There are many different ways of learning music. Many of the lessons at Mandolins Heal The World include standard music notation and tablature, but some do not. Some music is best learned by ear, video and imitating. Some music is simply very complicated to write out while being quite simple to play. Rock, blues, and some bluegrass notations would require a classically trained musician to read them while the original artists can't read music at all. The funny thing is, that while the classically trained person might be able to read the music, it will not have the right feel simply because they are reading it. When is the last time you saw a great rock, blues or bluegrass band reading sheet music? During the time that this video was on YouTube, I had hundreds of requests for tablature. What I have decided to do for this presentation of this song is included some printed material, but not a note for note transcription of what I am playing or of what was on the original recording.

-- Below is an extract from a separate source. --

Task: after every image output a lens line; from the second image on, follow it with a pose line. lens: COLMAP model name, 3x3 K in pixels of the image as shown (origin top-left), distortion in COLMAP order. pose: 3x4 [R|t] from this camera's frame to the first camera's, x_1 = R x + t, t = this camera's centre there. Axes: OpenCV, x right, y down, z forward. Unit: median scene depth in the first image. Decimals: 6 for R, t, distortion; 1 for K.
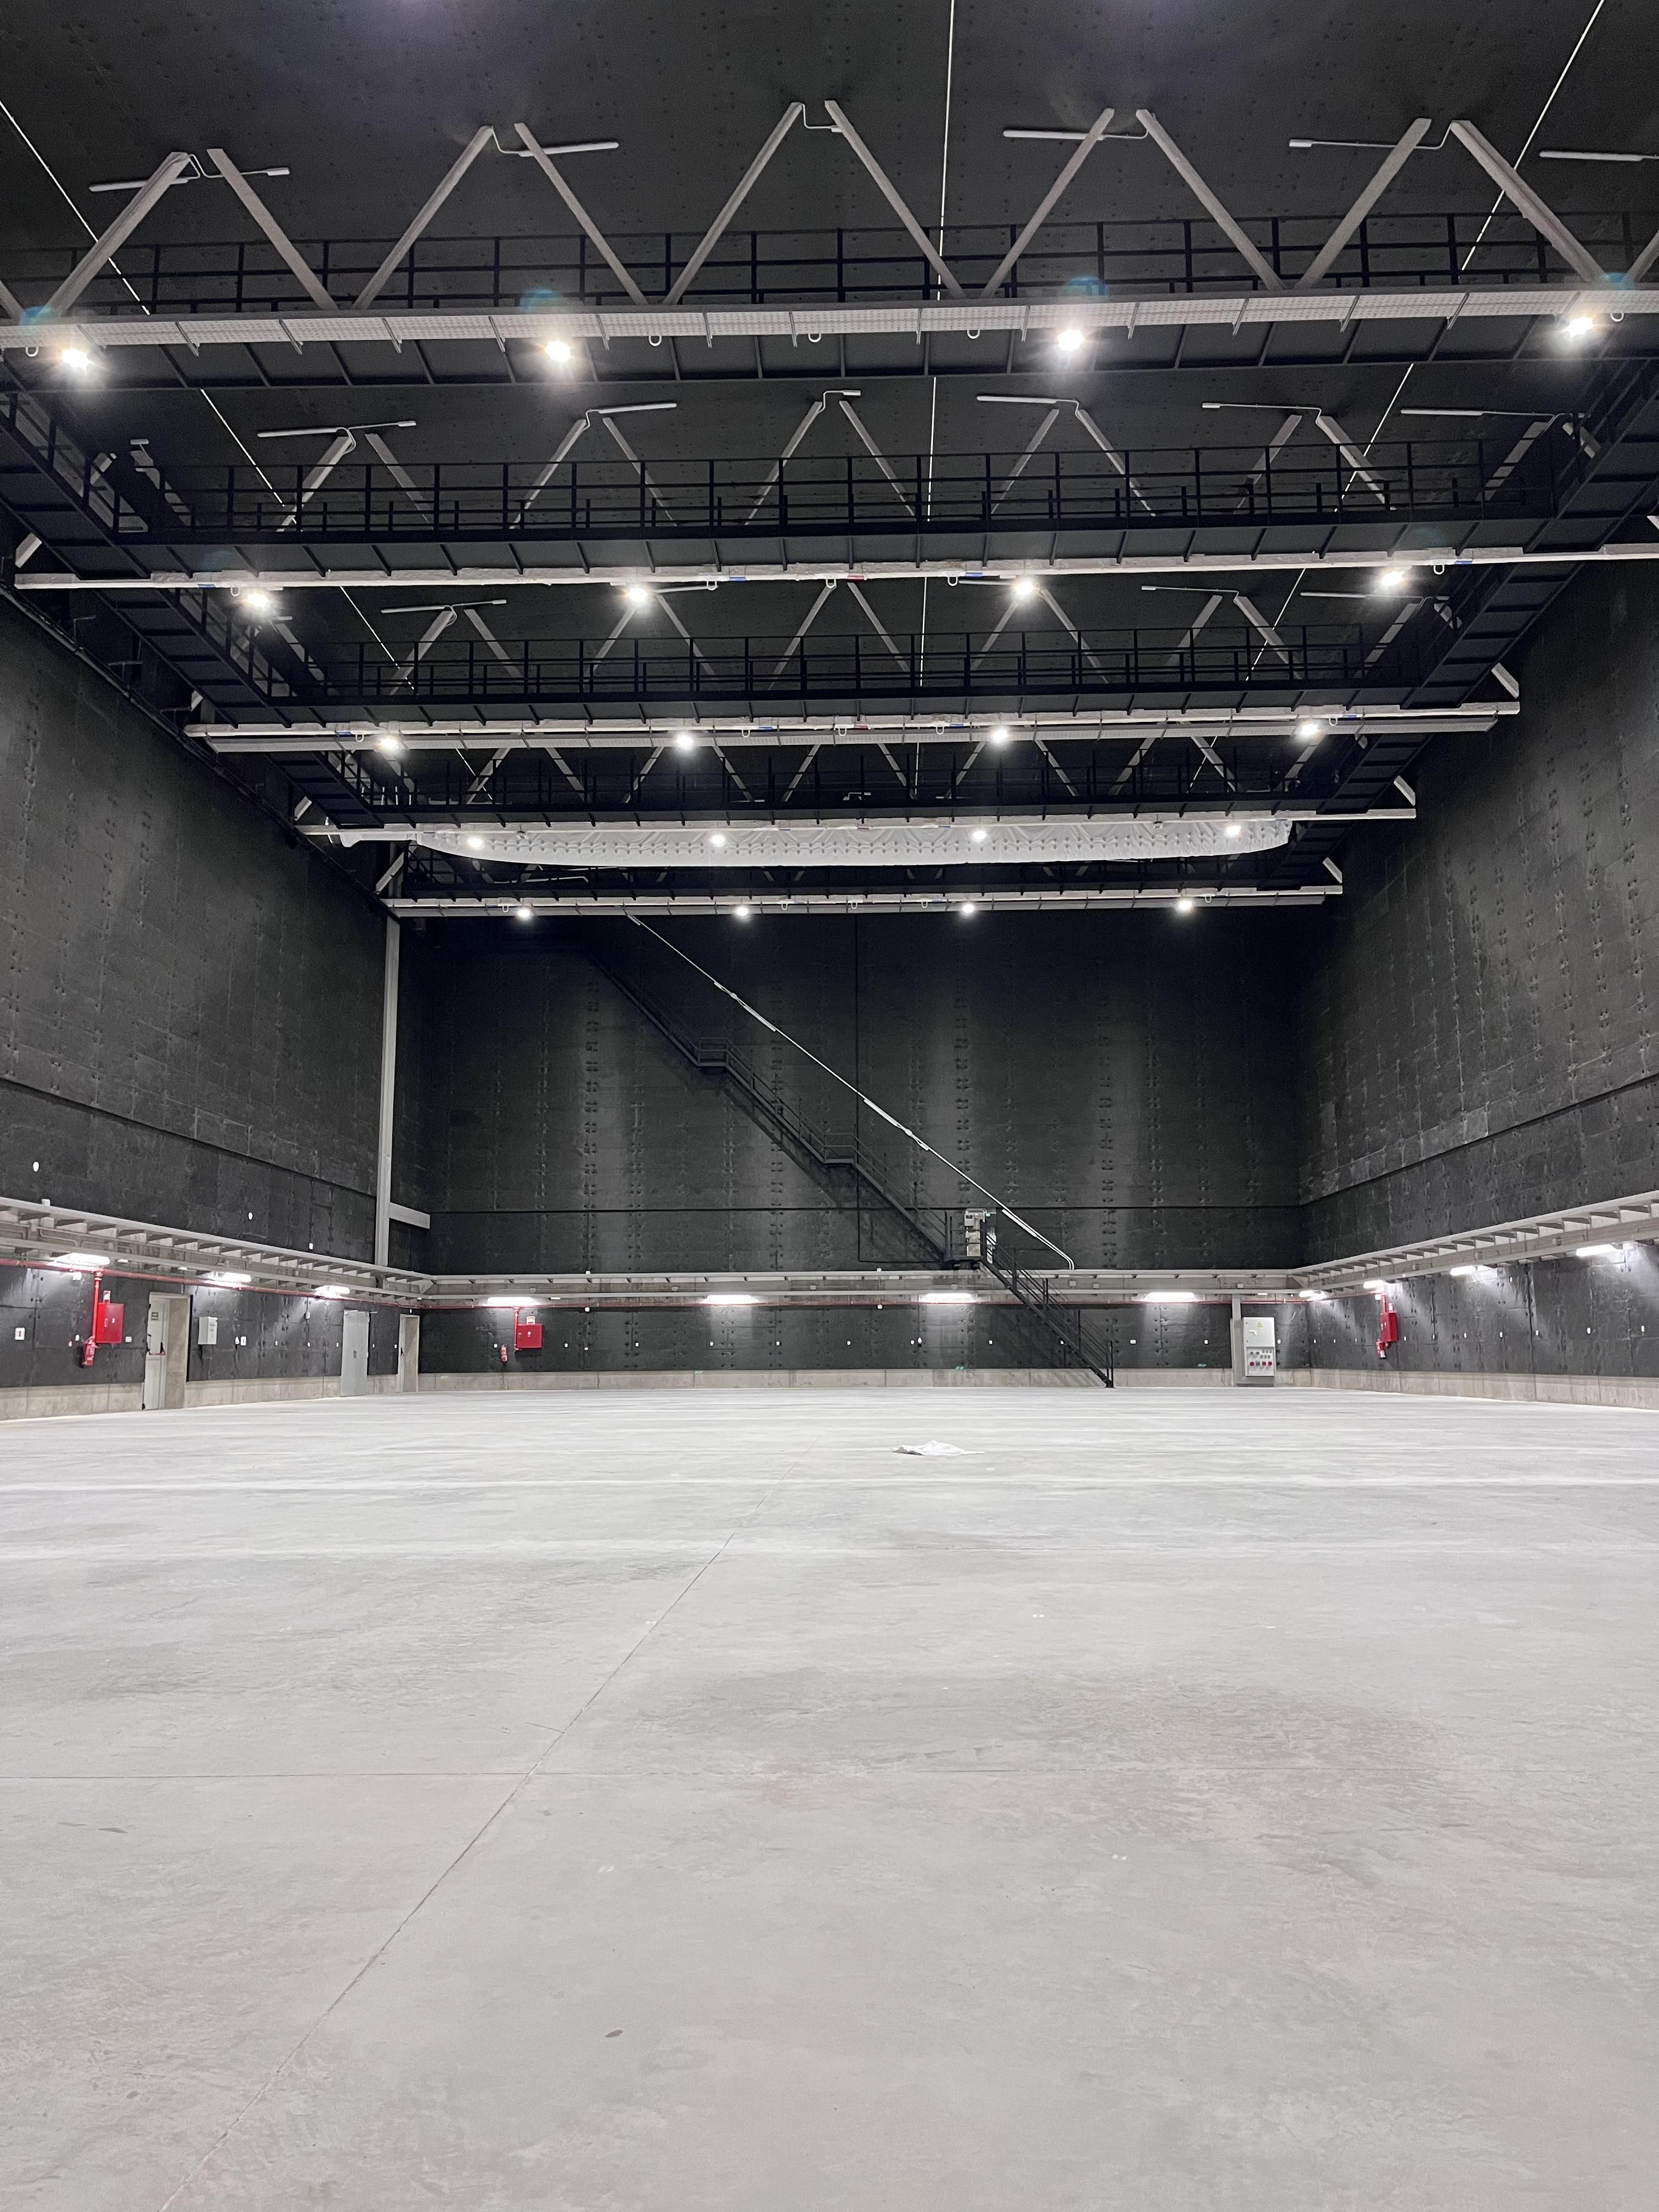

I see this type of arrangement as a sketch that hints at the original recording but utilizes the strength of the mandolin as the featured instrument. The mandolin was used in the original recording but was not featured as the main melody as it was a vocal song and Robert Plant's vocal melody and lyrics were the main focus. The backing of layered acoustic guitars and mandolins made a perfect soundscape to support the vocal. Along with the YouTube video (which is fairly low-rez and fuzzy), I have included PDF printouts of the chord progression and the interesting form of this song which includes verses, two separate bridges, and a signature mandolin lick that I use to cue or lead into each verse. I have also included a second video that breaks down the picking pattern a bit more and explains a bit about the fills used in the YouTube video. Most of us baby boomers that know this song will automatically start singing the melody upon seeing the lyrics so I have included a lyric sheet.
The process I suggest for learning this song is to learn the chords and the picking pattern for the verses and bridges first. Feel free to sing along if you wish. Next try finding the main melody notes (don't worry about getting it exactly as Robert sang it) while maintaining as much of the rhythm picking pattern as you can. After a little practice, you will end up with an arrangement that includes some of the melody and some of the rhythm, but will sound great on the mandolin! Lastly I have included practice tracks so you can practice playing melody and the chords for this great acoustic Led Zeppelin song.